- [Task details] Copy the records below exactly, leaving out every picture.

___ Exercise materials

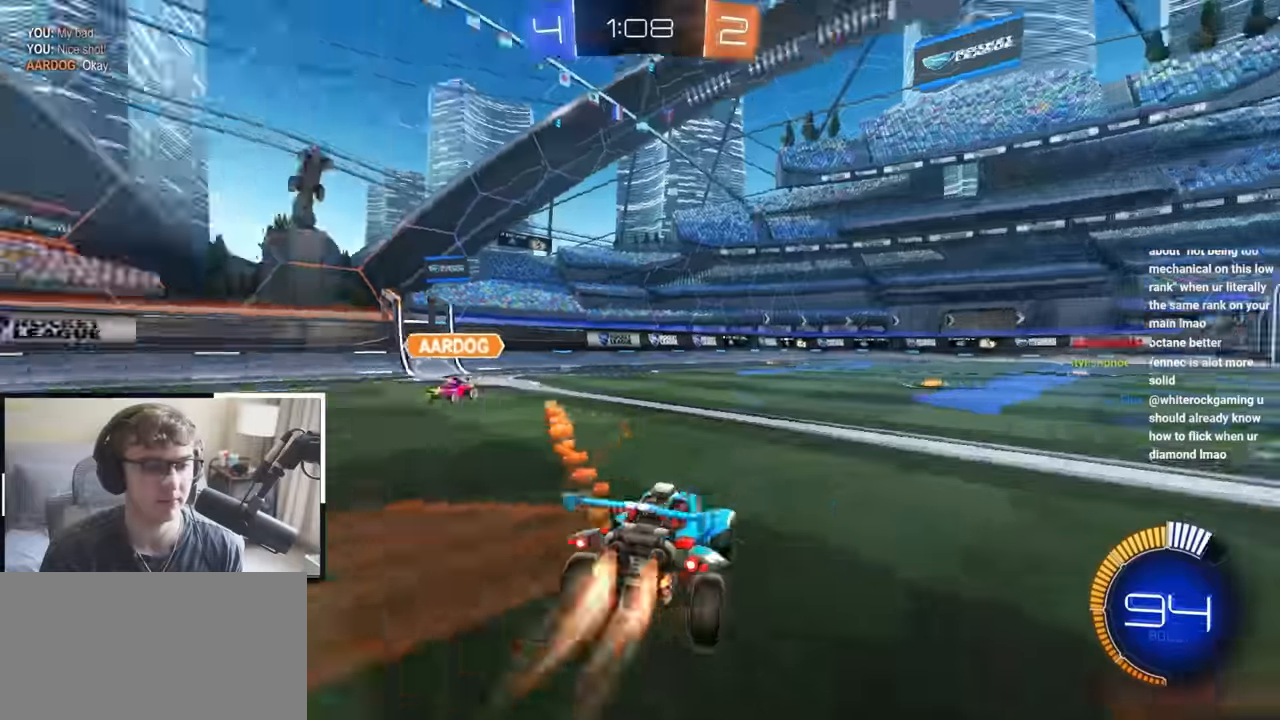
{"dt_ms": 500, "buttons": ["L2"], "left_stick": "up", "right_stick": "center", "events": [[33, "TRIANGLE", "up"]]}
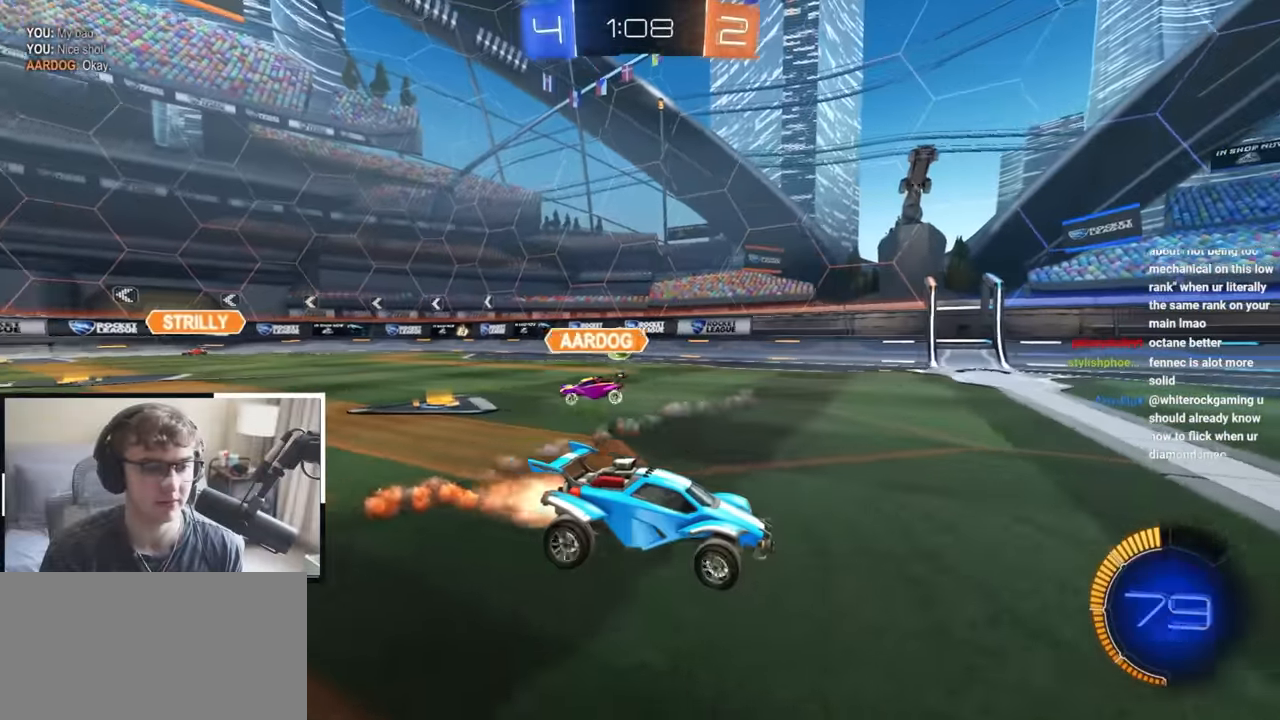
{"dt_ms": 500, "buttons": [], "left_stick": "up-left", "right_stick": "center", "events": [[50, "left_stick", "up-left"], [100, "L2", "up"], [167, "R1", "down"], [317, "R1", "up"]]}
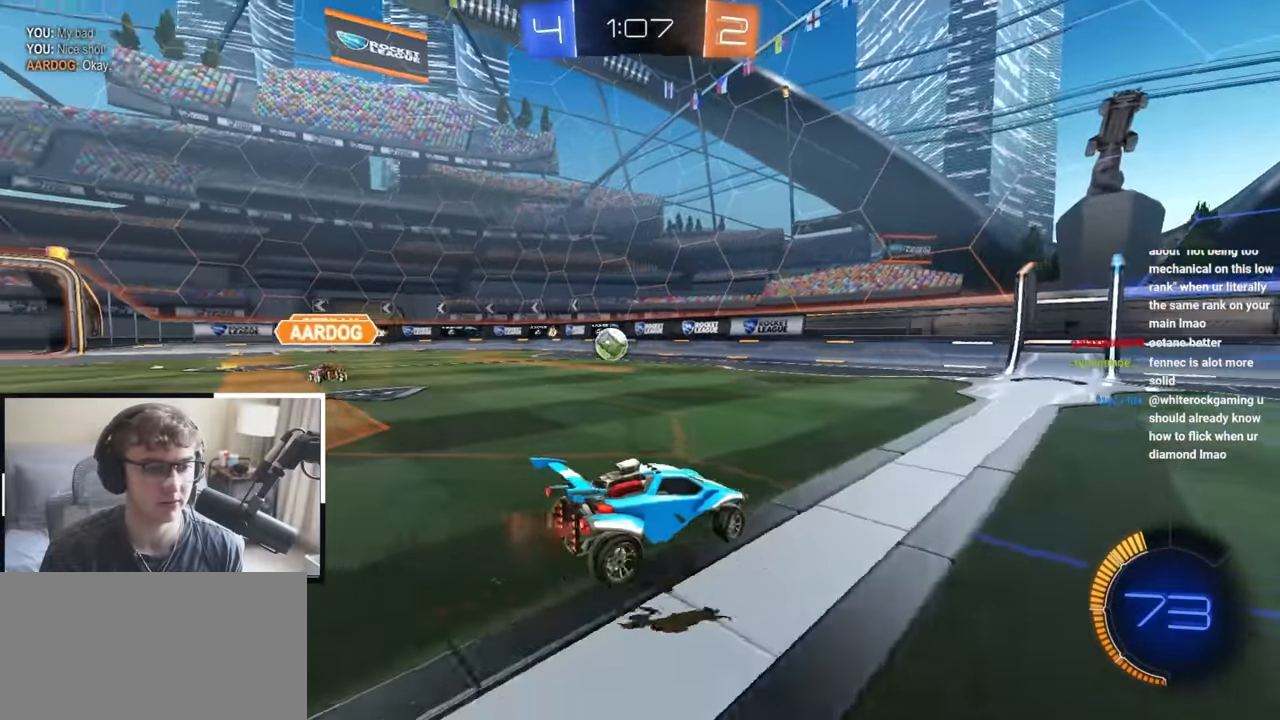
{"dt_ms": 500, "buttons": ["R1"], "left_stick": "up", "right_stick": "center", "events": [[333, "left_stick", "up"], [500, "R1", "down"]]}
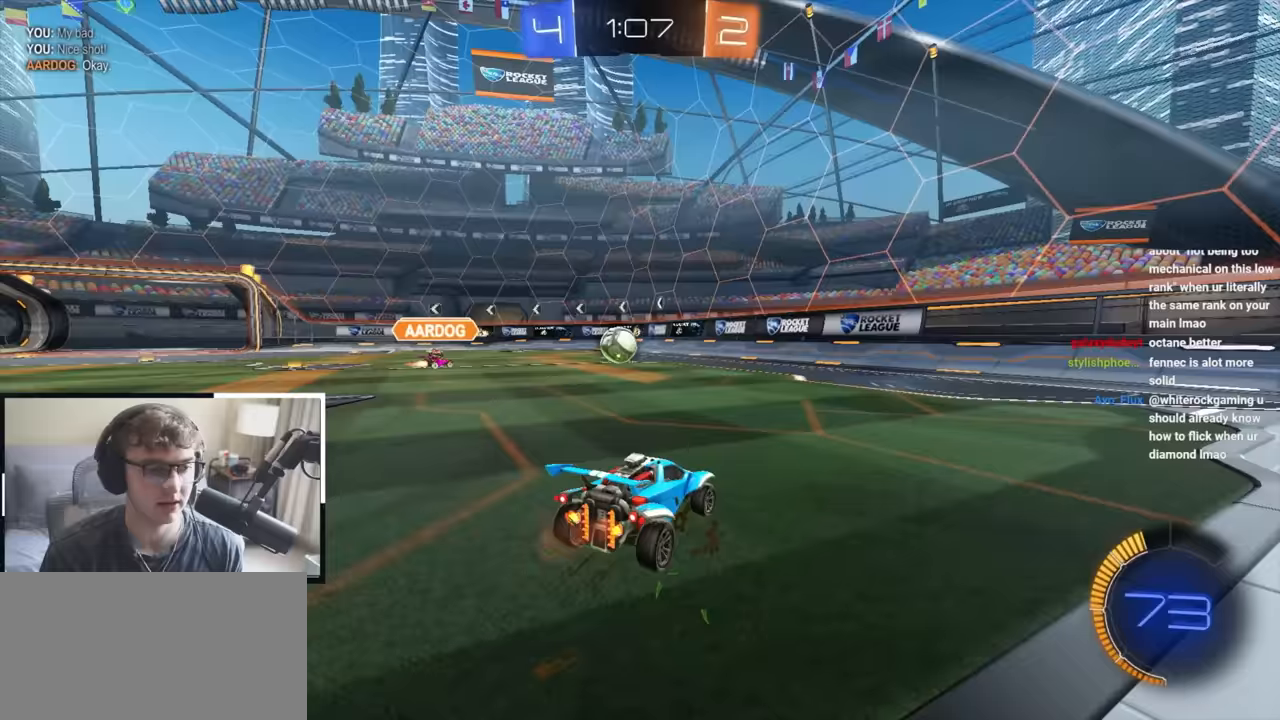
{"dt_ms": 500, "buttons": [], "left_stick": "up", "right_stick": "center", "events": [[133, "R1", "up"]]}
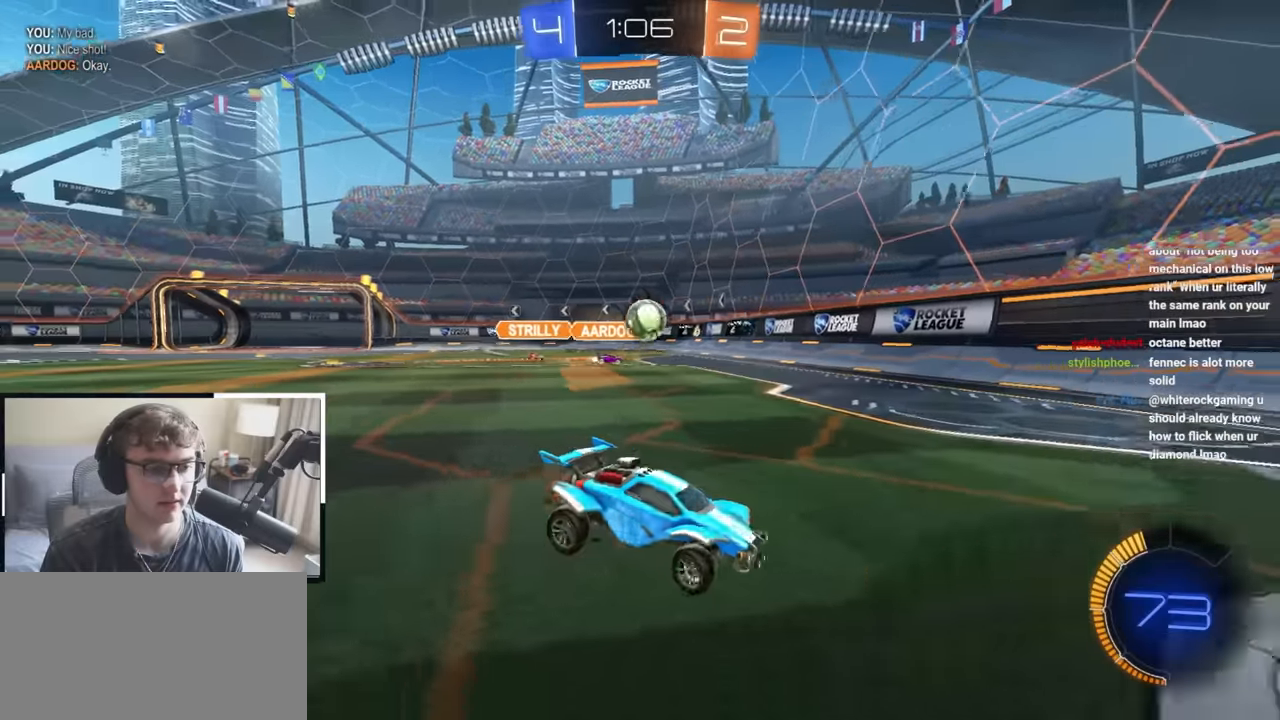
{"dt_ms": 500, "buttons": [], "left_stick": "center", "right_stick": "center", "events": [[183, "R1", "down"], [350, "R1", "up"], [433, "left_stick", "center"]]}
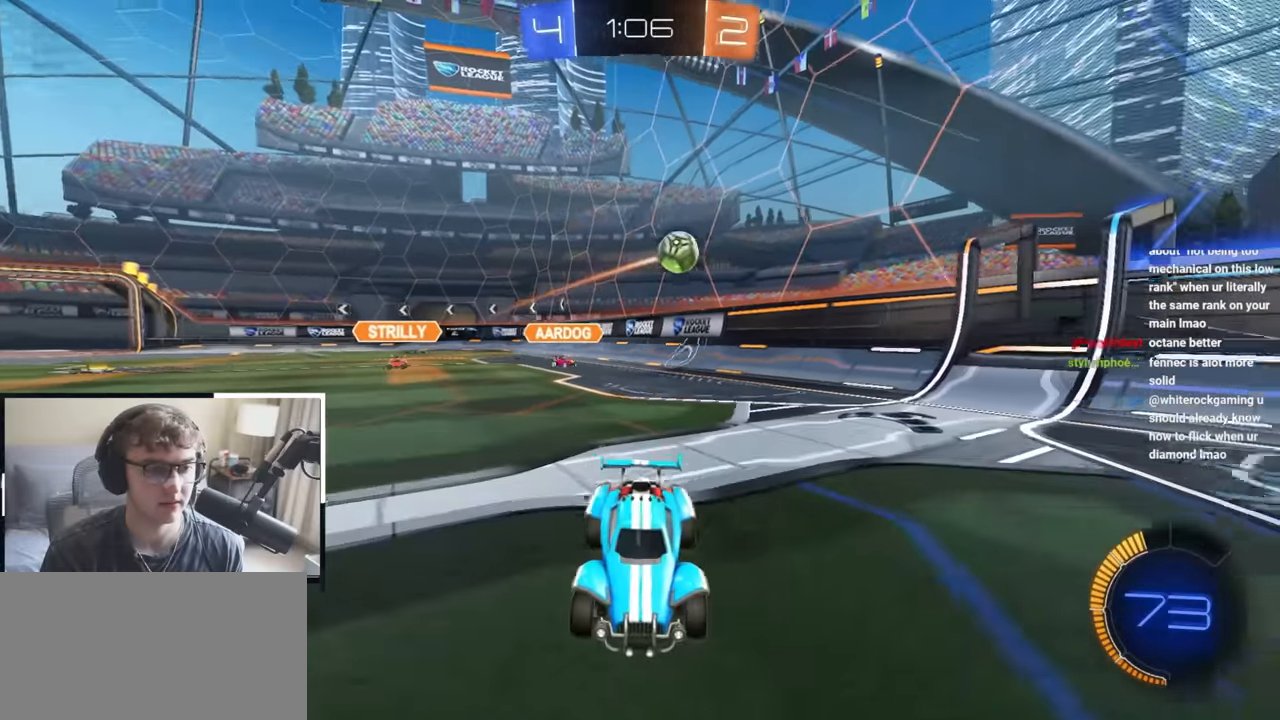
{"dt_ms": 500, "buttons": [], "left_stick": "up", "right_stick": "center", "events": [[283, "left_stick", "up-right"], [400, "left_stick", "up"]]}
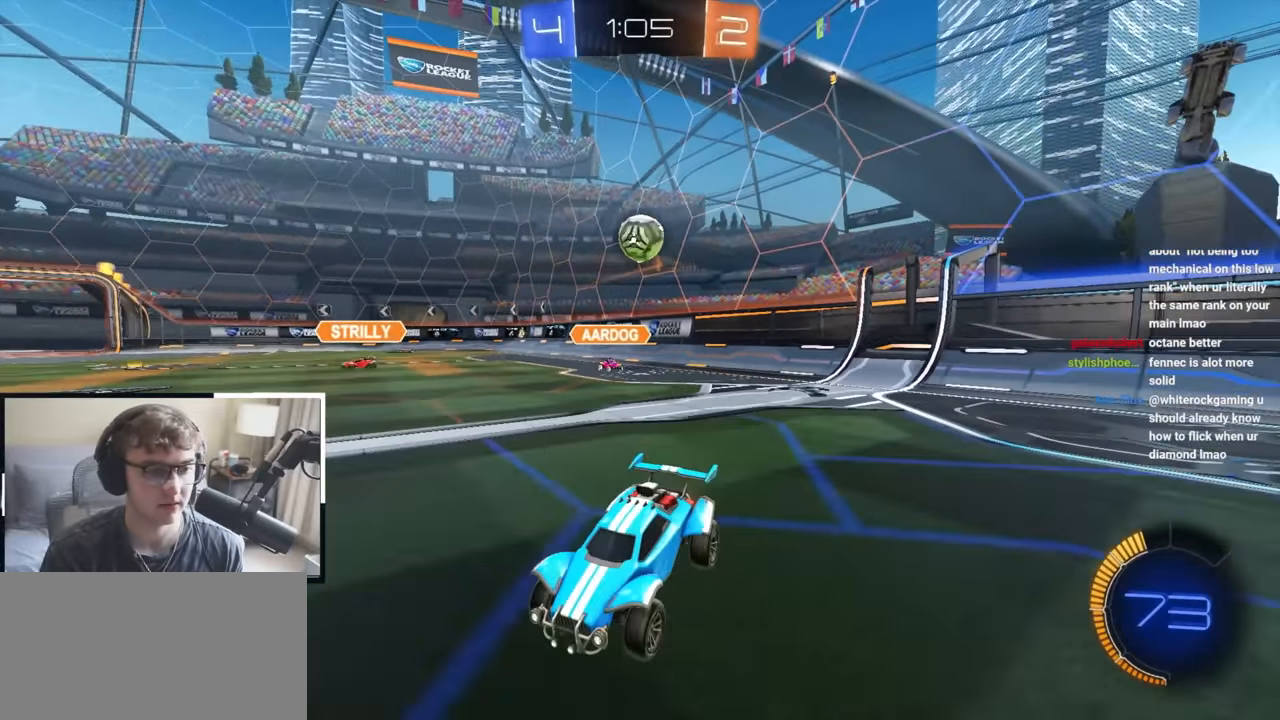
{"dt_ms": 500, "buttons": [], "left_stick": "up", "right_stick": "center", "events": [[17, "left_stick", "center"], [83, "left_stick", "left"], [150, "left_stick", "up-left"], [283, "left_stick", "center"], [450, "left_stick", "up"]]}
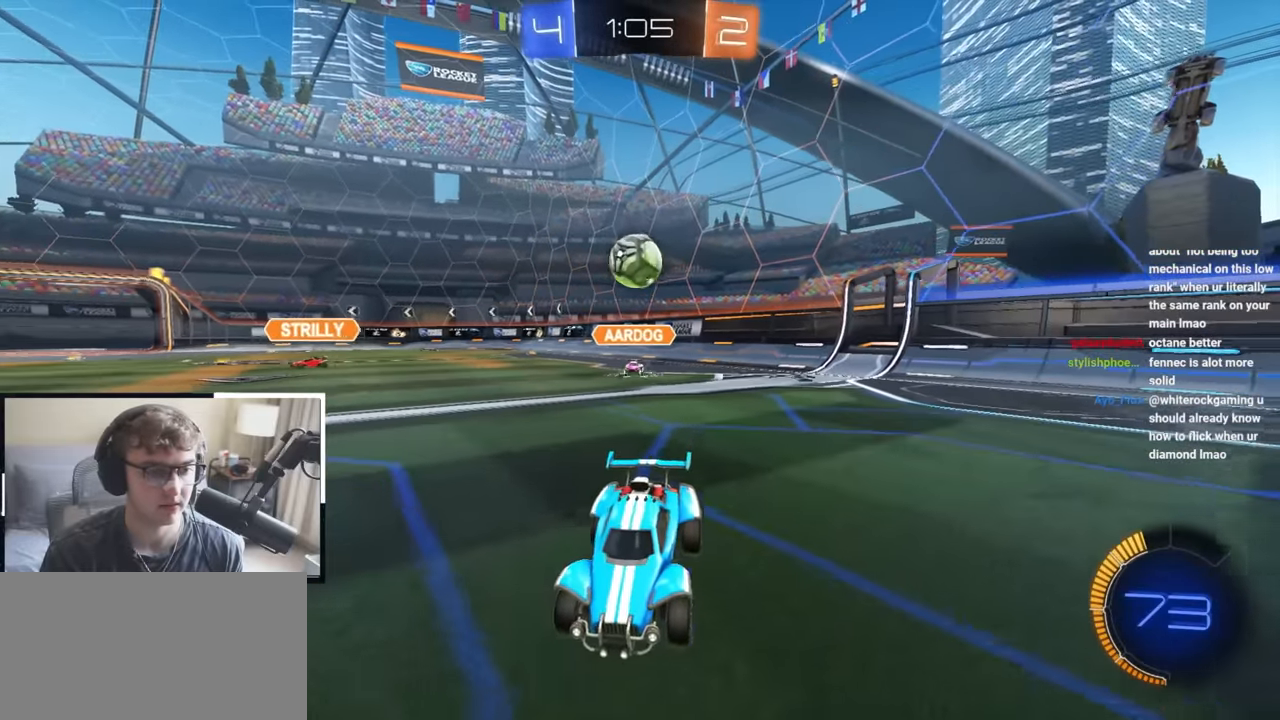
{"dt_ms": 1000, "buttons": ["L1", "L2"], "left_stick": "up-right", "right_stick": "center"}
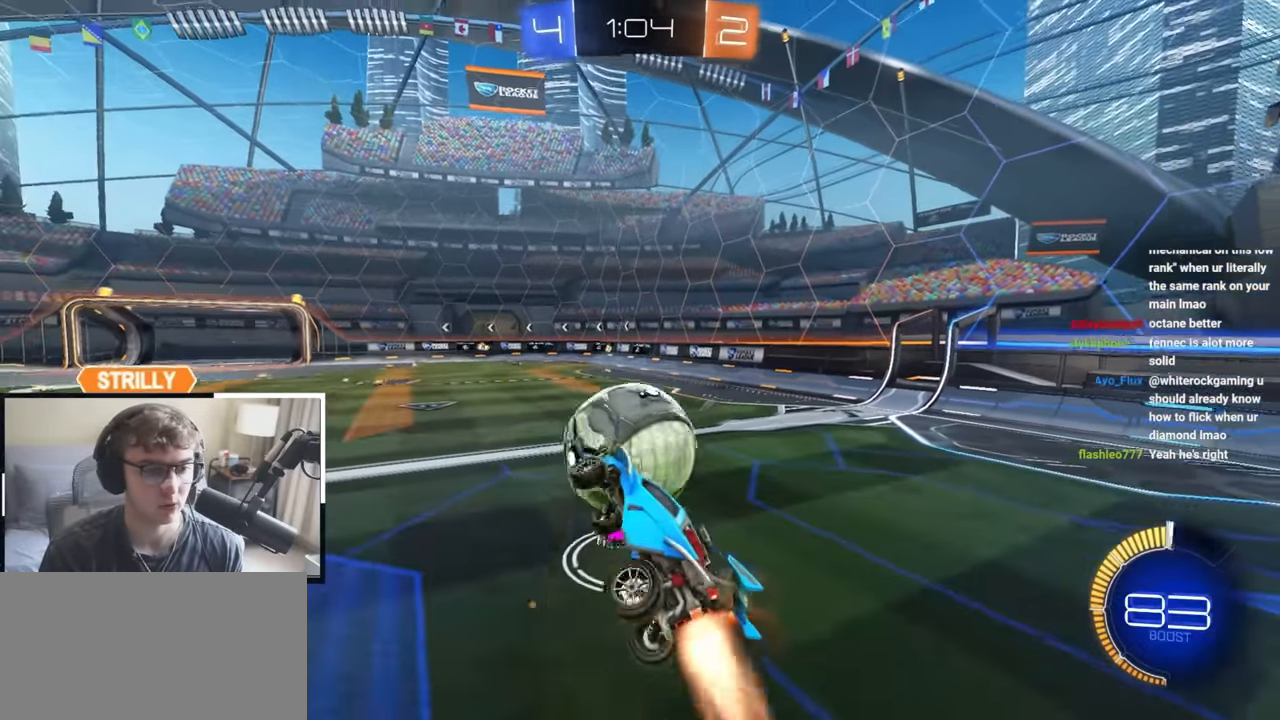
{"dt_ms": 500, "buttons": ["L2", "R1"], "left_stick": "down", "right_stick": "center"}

______

- [Output for this task]
{"dt_ms": 500, "buttons": ["L2"], "left_stick": "up", "right_stick": "center", "events": [[33, "TRIANGLE", "up"]]}
{"dt_ms": 500, "buttons": [], "left_stick": "up-left", "right_stick": "center", "events": [[50, "left_stick", "up-left"], [100, "L2", "up"], [167, "R1", "down"], [317, "R1", "up"]]}
{"dt_ms": 500, "buttons": ["R1"], "left_stick": "up", "right_stick": "center", "events": [[333, "left_stick", "up"], [500, "R1", "down"]]}
{"dt_ms": 500, "buttons": [], "left_stick": "up", "right_stick": "center", "events": [[133, "R1", "up"]]}
{"dt_ms": 500, "buttons": [], "left_stick": "center", "right_stick": "center", "events": [[183, "R1", "down"], [350, "R1", "up"], [433, "left_stick", "center"]]}
{"dt_ms": 500, "buttons": [], "left_stick": "up", "right_stick": "center", "events": [[283, "left_stick", "up-right"], [400, "left_stick", "up"]]}
{"dt_ms": 500, "buttons": [], "left_stick": "up", "right_stick": "center", "events": [[17, "left_stick", "center"], [83, "left_stick", "left"], [150, "left_stick", "up-left"], [283, "left_stick", "center"], [450, "left_stick", "up"]]}
{"dt_ms": 1000, "buttons": ["L1", "L2"], "left_stick": "up-right", "right_stick": "center"}
{"dt_ms": 500, "buttons": ["L2", "R1"], "left_stick": "down", "right_stick": "center"}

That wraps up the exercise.